I’ve found Qurro to be quite useful for looking at the log-ratios of our different taxa, but for visualizing our taxa for a figure, there were just too many ASVs to be able to distinguish any clear patterns - hence our desire to merge by taxonomy to simplify this visualization.

I’m happy to hear that it sounds like in our case, binning ASVs at the species level before running DEICODE is okay. @cmartino, would you be able to provide more general information about how merging by LCA can cause DEICODE to give odd or unpredictable results? I ask because moving forward, we plan on using DEICODE for other datasets, and it would be very useful to know more about why merging by LCA can go wrong (and what to watch out for).



1 Like

Hi @markusmin,

Have you considered filtering your data to limit your analysis to taxa abundant in a certain portion of samples or with a certain abundance? (I would check the Aitchinson distance before and after to make sure they remain correlated). That way, you’re limiting yourself to ASVs present in several samples at a certain abundance threshhold which are hopefully powered enough. to be worthwhile. Ive found it helps a lot with the tractability of a lot of my analyses.

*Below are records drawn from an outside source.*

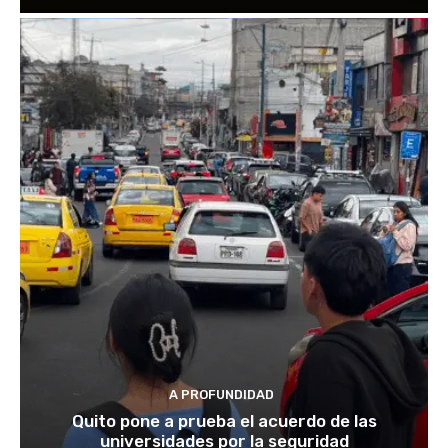
A PROFUNDIDAD
Quito pone a prueba el acuerdo de las
universidades por la seguridad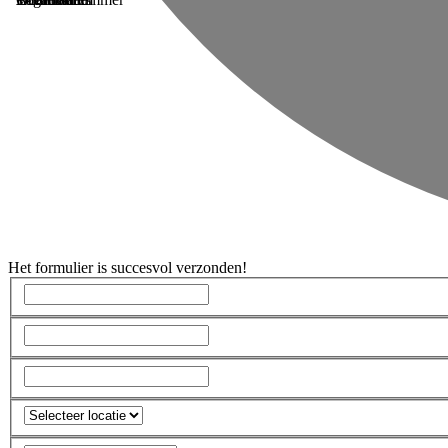
Het formulier is succesvol verzonden!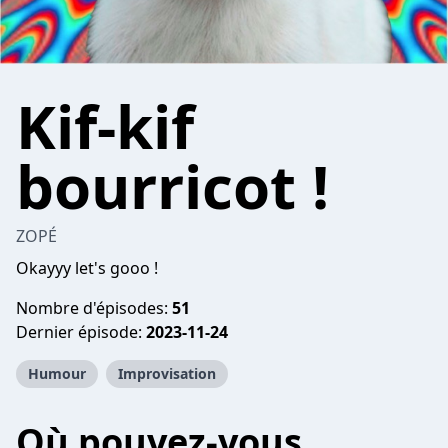
Kif-kif
bourricot !
ZOPÉ
Okayyy let's gooo !
Nombre d'épisodes:
51
Dernier épisode:
2023-11-24
Humour
Improvisation
Où pouvez-vous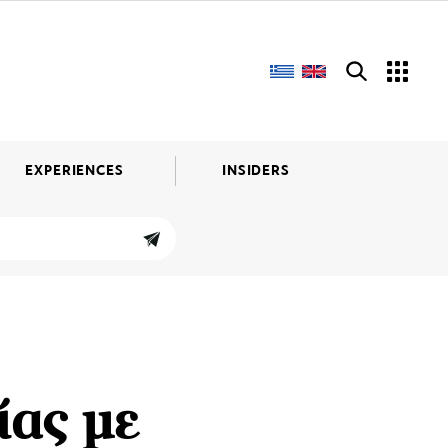
EXPERIENCES
INSIDERS
ίας με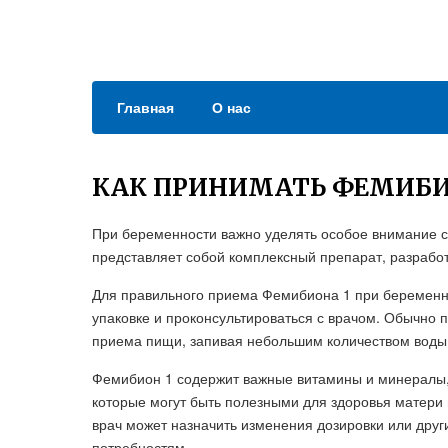
Главная
О нас
КАК ПРИНИМАТЬ ФЕМИБИ
При беременности важно уделять особое внимание 
представляет собой комплексный препарат, разраб
Для правильного приема Фемибиона 1 при беременно
упаковке и проконсультироваться с врачом. Обычно 
приема пищи, запивая небольшим количеством воды
Фемибион 1 содержит важные витамины и минералы, т
которые могут быть полезными для здоровья матери 
врач может назначить изменения дозировки или друг
потребностям.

I’m also going to strongly encourage you that your PI is wrong and you should work with ASVs. As both @colinbrislawn and @cmartino have said, collapsing removes resolution and offiscates patterns. As a very real example, I did an analysis recently where a pair of microbes that differed by a single nucleotide explained a huge amount of variation in my community structure. While it’s an extreme example, it’s definitely not a one-off in my experience. You also have the problem that, frankly, species level resolution sucks in most database, its unreliable if you’re working with short reads, and it’s even a weird idea for a subset of the tree of life where genetic material can be shared on mobile genes as well as through direct inheritance.



Hi @jwdebelius,

Thank you for your helpful tips! I’ve been constraining my analysis to only those ASVs that appear in at least 25% of our samples, but perhaps that isn’t a high enough threshold. If I increased that percentage or added a condition of abundance, that could be another way to reduce the number of ASVs plotted without having to merge by taxonomy.



1 Like


Its hard to recommend my favorite approach becuase it isnt implimented in QIIME (on my quarentine list) but I tend to like to do a join filter where “present” is defined based on some threshhold (typically tied to my rarefaction depth) and then I filter for a certain prevelance. I would still maybe consider low abundant taxa. Depending on my sample size, this filtering typically drops me to about 200.

Then, you might consider a secondary filtering for display. Are there specific organisms that matter (those that seperate along PCs, for example).